Another deal on a Travis McGee book by John D. MacDonald – and this is another important entry in the series, if only by virtue of its being the first.

I’ve told the story here before, because it amuses me. So I’ll just summarize it now. In 1963, Fawcett Publications, a major popular paperback house, hired a new author to create a detective series, replacing Richard S. Prather, their former top seller, who’d followed deeper pockets to greener pastures (to mix a metaphor). John D. MacDonald, the new kid, came up with a slightly reclusive hero, a beach bum living on a houseboat, called Dallas McGee (changed quickly to Travis McGee after the Kennedy assassination in Dallas, Texas). McGee called himself a “salvage expert,” but he didn’t salvage shipwrecks or cars. He recovered stolen objects or money, in return for half the value as a finder’s fee. The first book to appear, in 1964, was The Deep Blue Good-bye. (Every volume would incorporate a color in the title.)

McGee is persuaded by a friend, a dancer, to talk to another dancer named Cathy Kerr. Cathy is a country girl, a single mother, living hand to mouth. But she thinks she might have a right to a missing treasure. Her father, she explains, came home from the war with some secret package that he hid carefully, before being sent to prison for murder. He died before his release, but after a while his former cellmate Junior Allen showed up – a big, strong, dynamic type who swept Cathy off her feet and soon had her completely dominated. He also dug holes all over their farm. And one day he found something and vanished. Cathy is pretty sure he found her father’s stash, and she and her kid could sure use half of it, if McGee could get it back for her.

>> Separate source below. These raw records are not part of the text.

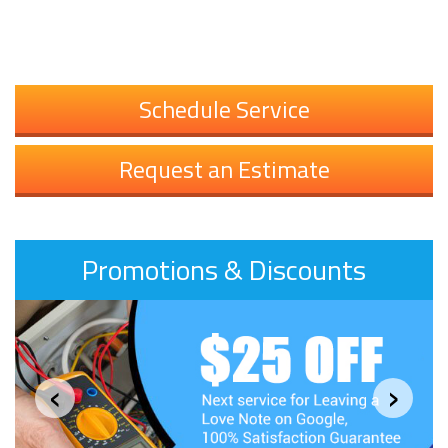
Schedule Service
Request an Estimate
Promotions & Discounts
‹
›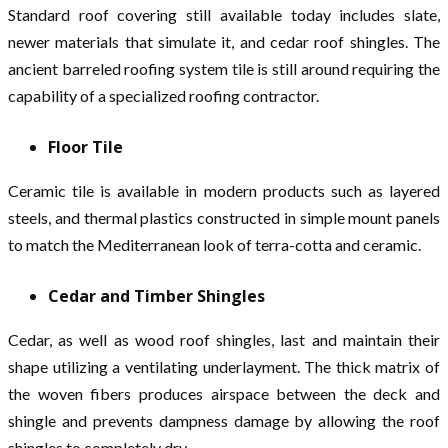
Standard roof covering still available today includes slate,
newer materials that simulate it, and cedar roof shingles. The
ancient barreled roofing system tile is still around requiring the
capability of a specialized roofing contractor.
Floor Tile
Ceramic tile is available in modern products such as layered
steels, and thermal plastics constructed in simple mount panels
to match the Mediterranean look of terra-cotta and ceramic.
Cedar and Timber Shingles
Cedar, as well as wood roof shingles, last and maintain their
shape utilizing a ventilating underlayment. The thick matrix of
the woven fibers produces airspace between the deck and
shingle and prevents dampness damage by allowing the roof
shingles to completely dry.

McGee doesn’t need work just now, but he’s impressed with Cathy’s dignity after all she’s been through. He traces Junior Allen’s footsteps, learning he was last seen on a yacht with a rich, beautiful woman. McGee finds the woman, Lois Atkinson, in her home, cast off by Allen and now a wreck of herself. Allen systematically broke her down and degraded her, and she has nearly starved herself to death in despair and self-disgust. McGee nurses her back to health, and at last begins a gentle affair with her, one which threatens to break through his prickly personal defenses.

But he still has Junior Allen to catch, and he formulates a devious plan to con the con man.

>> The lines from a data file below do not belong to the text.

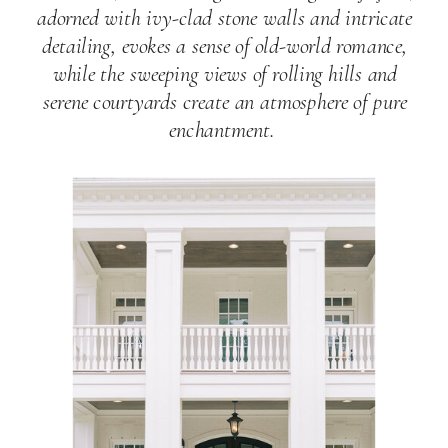
adorned with ivy-clad stone walls and intricate
detailing, evokes a sense of old-world romance,
while the sweeping views of rolling hills and
serene courtyards create an atmosphere of pure
enchantment.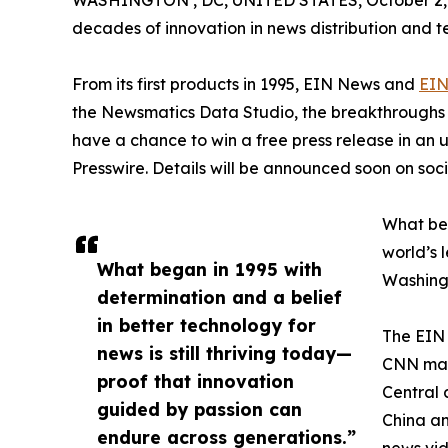
WASHINGTON , DC, UNITED STATES, October 2,
decades of innovation in news distribution and t
From its first products in 1995, EIN News and
EIN
the Newsmatics Data Studio, the breakthroughs ju
have a chance to win a free press release in an
Presswire. Details will be announced soon on soc
What beg
world’s l
What began in 1995 with
Washingt
determination and a belief
in better technology for
The EIN 
news is still thriving today—
CNN made
proof that innovation
Central 
guided by passion can
China an
endure across generations.”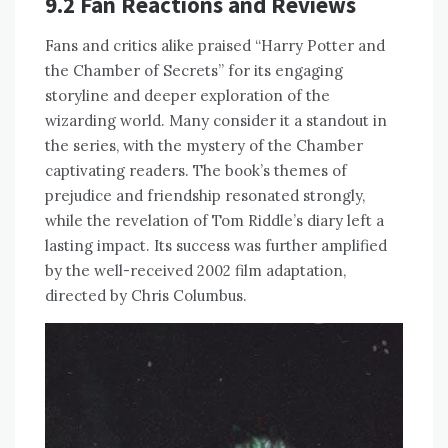
9.2 Fan Reactions and Reviews
Fans and critics alike praised “Harry Potter and
the Chamber of Secrets” for its engaging
storyline and deeper exploration of the
wizarding world. Many consider it a standout in
the series, with the mystery of the Chamber
captivating readers. The book’s themes of
prejudice and friendship resonated strongly,
while the revelation of Tom Riddle’s diary left a
lasting impact. Its success was further amplified
by the well-received 2002 film adaptation,
directed by Chris Columbus.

Unfortunately, as with all plans of battle, this one does not survive contact with the enemy. And Junior Allen is a formidable enemy indeed. The climax is one of the most harrowing and memorable in the series.

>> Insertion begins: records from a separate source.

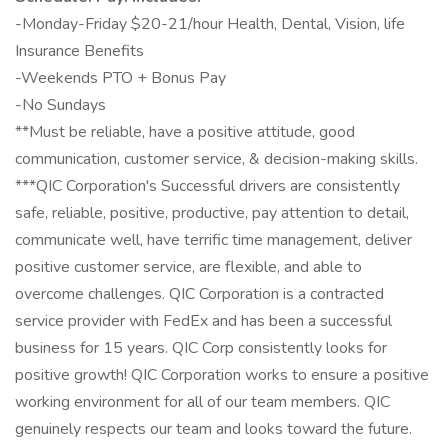
-Monday-Friday $20-21/hour Health, Dental, Vision, life
Insurance Benefits
-Weekends PTO + Bonus Pay
-No Sundays
**Must be reliable, have a positive attitude, good
communication, customer service, & decision-making skills.
***QIC Corporation's Successful drivers are consistently
safe, reliable, positive, productive, pay attention to detail,
communicate well, have terrific time management, deliver
positive customer service, are flexible, and able to
overcome challenges. QIC Corporation is a contracted
service provider with FedEx and has been a successful
business for 15 years. QIC Corp consistently looks for
positive growth! QIC Corporation works to ensure a positive
working environment for all of our team members. QIC
genuinely respects our team and looks toward the future.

I read a review some time back that argued that The Deep Blue Good-bye is unworthy of the rest of the books, weighed down by the standard tropes of 1960s men’s fiction. I cannot agree. MacDonald certainly serves up the expected necessaries – plenty of violence and sex. But I think the original readers back in 1964 must have been puzzled by this book – there’s a lot of genuinely excellent prose here, and even the obligatory sex scenes are lyrical and revelatory of character, rather than sordid. (Though I do not approve of the sexual mores.)

Some of MacDonald’s prose – I would argue – is as good as that of his contemporaries Hemingway and O’Hara, only ensconced in far more interesting stories.

I drove back through late afternoon heat. The world darkened, turned to a poisonous green, and somebody pulled the chain. Water roared down the chute. Rose-colored lightning webbed down. Water bounced knee high, silver in the green premature dusk, and I found a place to pull off out of the way and let the fools gnash each other’s chrome and tinwork, fattening the body shops, busying the adjustors, clogging the circuit court calendars. The sign of the times is the imaginary whiplash injury.

Another notable element in this book was one moment – never to be repeated again that I can recall – when McGee hints at some trauma in his earlier life that left him perpetually commitment-averse.

To draw a line under it all, I highly enjoyed The Deep Blue Good-bye and recommend it. Not for kids.